Au loin, vers l'entrée même du défilé, une haute fumée bleuâtre et qui dure.

La carte indique un pont de ce côté. Selon toute vraisemblance, c'est ce pont qui doit brûler. Donc les bulgares l'ont repassé, vers le nord.
Jean Leune.

LA REPRISE D'ANDRINOPLE PAR LES TURCS

Avant que s'ébranlât vers Andrinople l'armée ottomane concentrée derrière les lignes de Tchataldja, alors qu'on s'étonnait un peu de l'inaction des Turcs quand les circonstances leur étaient si favorables pour reconquérir le terrain perdu, notre collaborateur Georges Bémond, qui, depuis sa belle campagne en Tripolitaine et en Cyrénaïque, ses randonnées de Constantinople au front, et la publication des émouvantes pages qu'il a consacrées aux souffrances de l'armée turque, à ses revers, était, aux rives du Bosphore, comme l'incarnation même de L'Illustration, recevait du colonel Djemal bey, gouverneur militaire de Constantinople, auquel l'unissent une amitié et une estime réciproques, une dépêche pressante: «Nous allons à Andrinople.

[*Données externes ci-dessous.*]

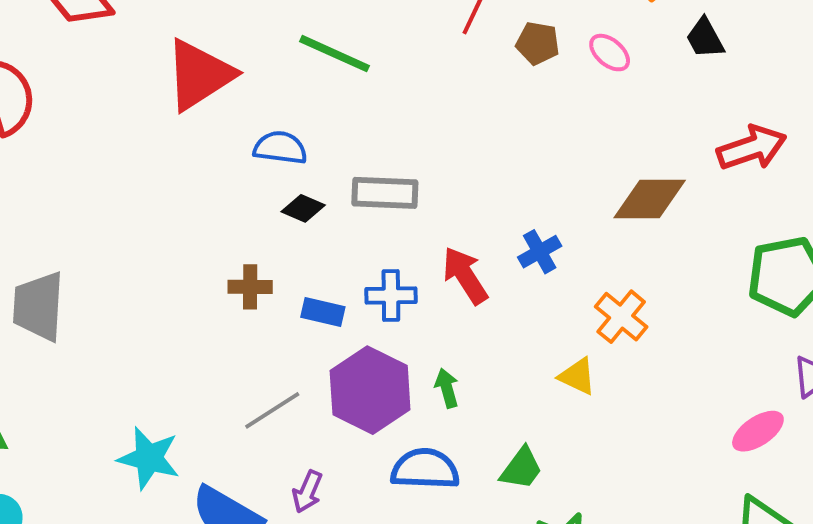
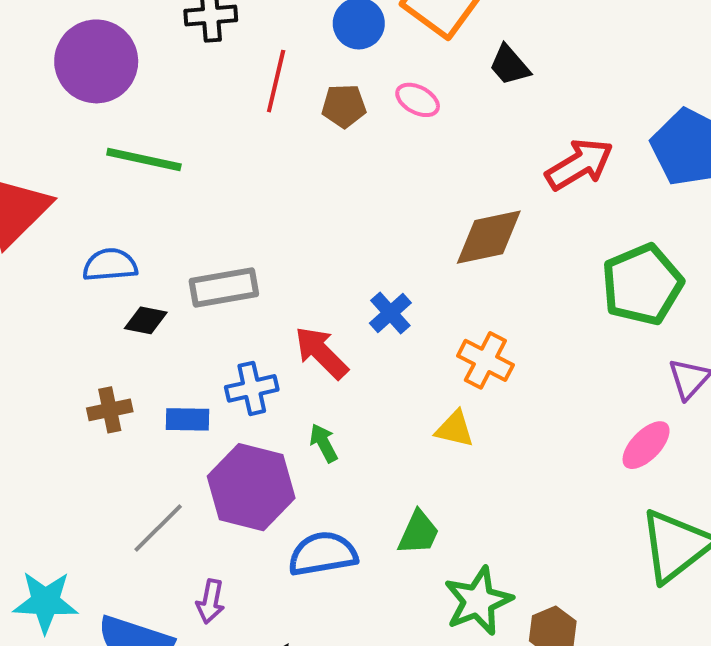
green arrow: (447, 388) -> (324, 443), moved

Venez.--Djemal.»

Ce fut la première nouvelle que nous eûmes des intentions des Turcs.

Il fut malheureusement impossible à Georges Bémond de répondre à cet affectueux appel. Il le regretta.

On connaît les événements qui se sont déroulés depuis lors. Les quotidiens les ont narrés au jour le jour: la retraite précipitée des Bulgares, trop peu nombreux pour accepter le combat; les farouches vengeances qu'ils exercèrent sur des malheureux désarmés, irresponsables, et ces soixante-dix habitants d'Andrinople attachés par deux, par quatre, et noyés dans l'Arda, d'où l'on vient de retirer leurs pitoyables dépouilles...

M. Gustave Cirilli, ancien consul de France, l'auteur de ce «Journal d'un assiégé dans Andrinople» dont nous avons publié des extraits (numéro du 26 avril), vient de retourner passer quelques jours dans la ville où il avait vécu naguère de si mauvaises heures. Il nous envoie--sans insister d'ailleurs sur les atrocités dont la ville reprise fut le théâtre--ses impressions, ses vœux, aussi, qui sont ceux de la majeure partie de la population.

Andrinople, 30 juillet.

Après une courte absence, un voyage à Constantinople, je suis rentré dans l'ancienne Edirné, que j'avais quittée en plein sous le régime bulgare et que je retrouve réoccupée par les Turcs. Les vaincus d'hier, qu'un coup de fortune a ramenés sur les rives de la Maritza, se promènent par les rues, calmes, froids, flegmatiques, mais l'air décidé, et ils sont en effet parfaitement résolus à reprendre pour leur compte la parole connue: j'y suis, j'y reste.